Saved entries
__________
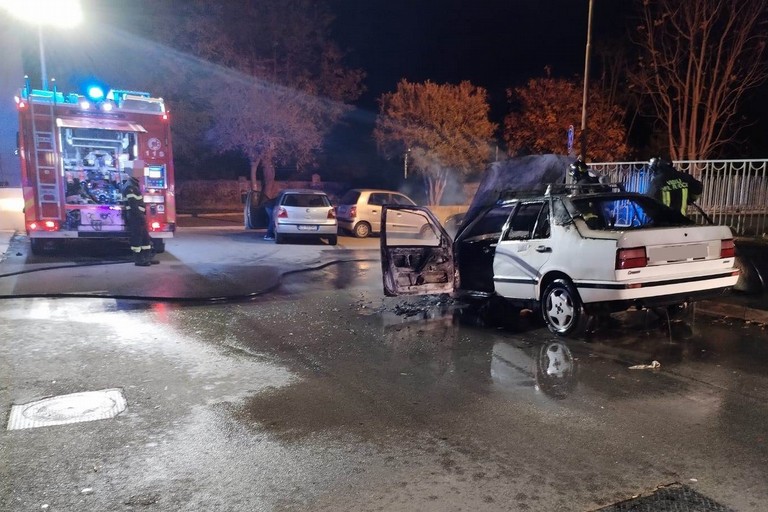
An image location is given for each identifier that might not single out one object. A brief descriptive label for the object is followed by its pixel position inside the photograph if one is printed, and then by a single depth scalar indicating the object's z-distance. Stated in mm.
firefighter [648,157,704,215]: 9078
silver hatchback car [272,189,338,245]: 16250
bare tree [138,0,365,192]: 22969
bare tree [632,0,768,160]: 18703
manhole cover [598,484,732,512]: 3271
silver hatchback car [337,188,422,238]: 19188
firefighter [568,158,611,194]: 9016
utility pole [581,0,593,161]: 14219
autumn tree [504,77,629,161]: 24406
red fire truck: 12008
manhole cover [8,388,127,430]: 4539
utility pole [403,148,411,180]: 26942
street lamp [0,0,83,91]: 15453
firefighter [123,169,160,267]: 11812
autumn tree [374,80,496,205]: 25547
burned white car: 6172
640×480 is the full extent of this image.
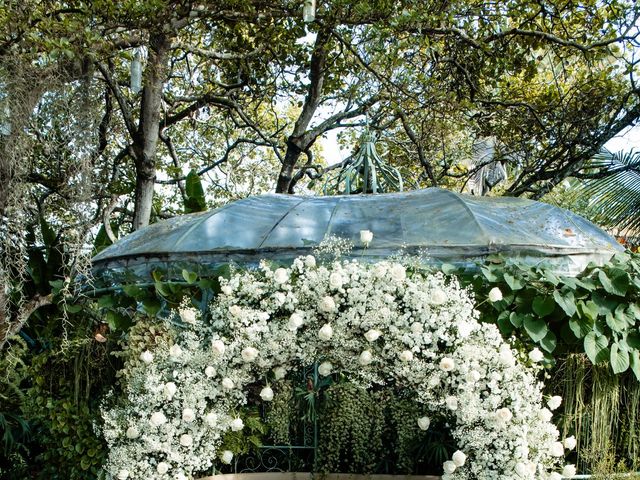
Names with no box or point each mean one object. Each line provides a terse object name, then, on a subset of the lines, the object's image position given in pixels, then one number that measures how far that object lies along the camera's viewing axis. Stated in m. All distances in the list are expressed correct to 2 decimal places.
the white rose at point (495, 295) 4.48
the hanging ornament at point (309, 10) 5.43
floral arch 4.25
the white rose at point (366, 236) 4.62
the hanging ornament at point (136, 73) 6.56
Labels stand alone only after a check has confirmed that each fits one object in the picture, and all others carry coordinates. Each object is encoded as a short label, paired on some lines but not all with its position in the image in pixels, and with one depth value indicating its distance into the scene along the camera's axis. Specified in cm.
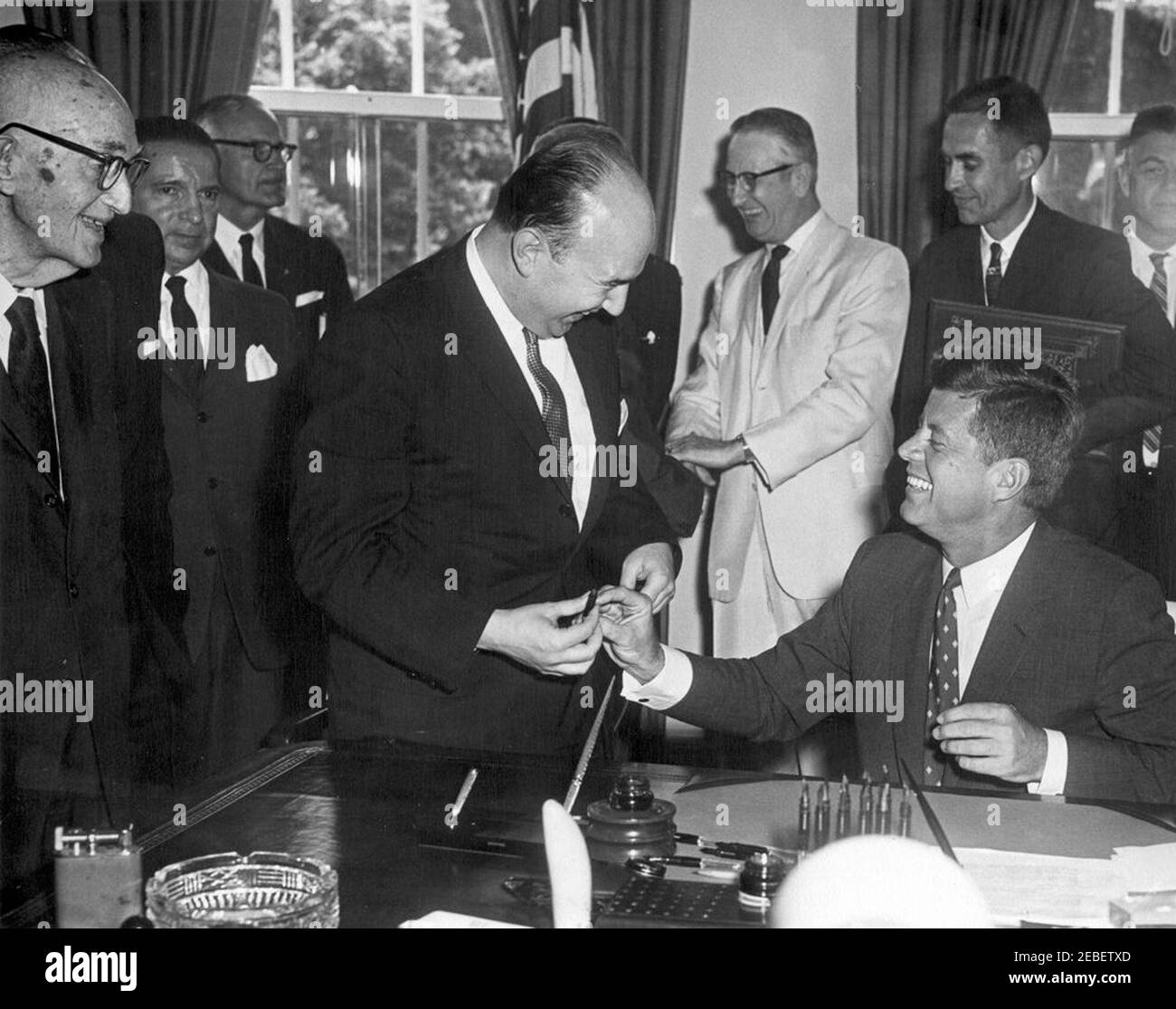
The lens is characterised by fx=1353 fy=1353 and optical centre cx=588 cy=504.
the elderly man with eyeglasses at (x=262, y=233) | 469
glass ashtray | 144
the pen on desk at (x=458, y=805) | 186
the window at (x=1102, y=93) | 522
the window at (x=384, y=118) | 555
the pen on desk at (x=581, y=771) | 190
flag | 512
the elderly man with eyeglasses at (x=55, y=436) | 249
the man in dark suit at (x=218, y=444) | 385
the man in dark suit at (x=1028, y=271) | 379
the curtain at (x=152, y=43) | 543
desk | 165
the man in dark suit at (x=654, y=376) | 395
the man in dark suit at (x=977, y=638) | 233
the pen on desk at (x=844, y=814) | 175
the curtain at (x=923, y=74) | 512
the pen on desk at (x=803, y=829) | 175
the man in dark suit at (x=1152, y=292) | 417
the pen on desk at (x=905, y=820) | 177
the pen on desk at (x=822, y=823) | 176
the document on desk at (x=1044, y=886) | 158
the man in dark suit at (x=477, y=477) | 229
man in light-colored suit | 409
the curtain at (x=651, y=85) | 530
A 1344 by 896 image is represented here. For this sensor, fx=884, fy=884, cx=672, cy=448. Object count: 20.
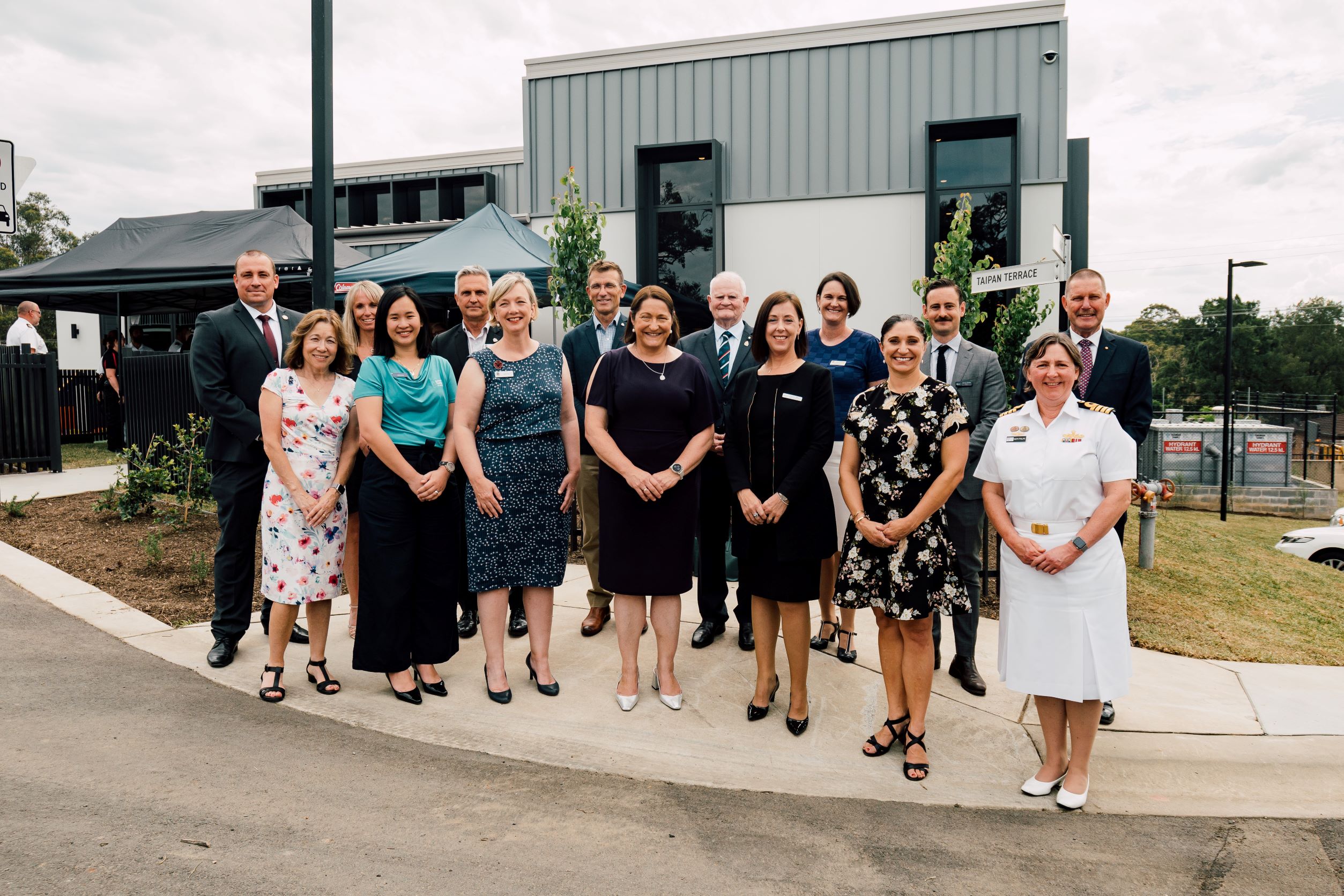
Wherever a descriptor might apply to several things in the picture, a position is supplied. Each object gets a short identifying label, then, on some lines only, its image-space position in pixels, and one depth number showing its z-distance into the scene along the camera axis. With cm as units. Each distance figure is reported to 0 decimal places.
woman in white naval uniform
__________
## [EXERCISE]
Starting from the data above, filter for lines with "might" and copy each one.

## [SOLUTION FOR THIS EXERCISE]
An image location is given for each identifier that might not single out one object. A brief descriptive label for the object is followed by its pixel position inside the photograph if one is printed, and then by a single depth scalar indicating the object's z-distance. Stated in mm.
Wherever a descriptor might apply to several things in the picture, a position is supplied. Each object gets a short identifying label, then, on some lines only, its image-space position in pixels, and one depth number showing its z-distance into the scene along the camera axis. With cm as units. Each distance figure is reported to 0 decimal places.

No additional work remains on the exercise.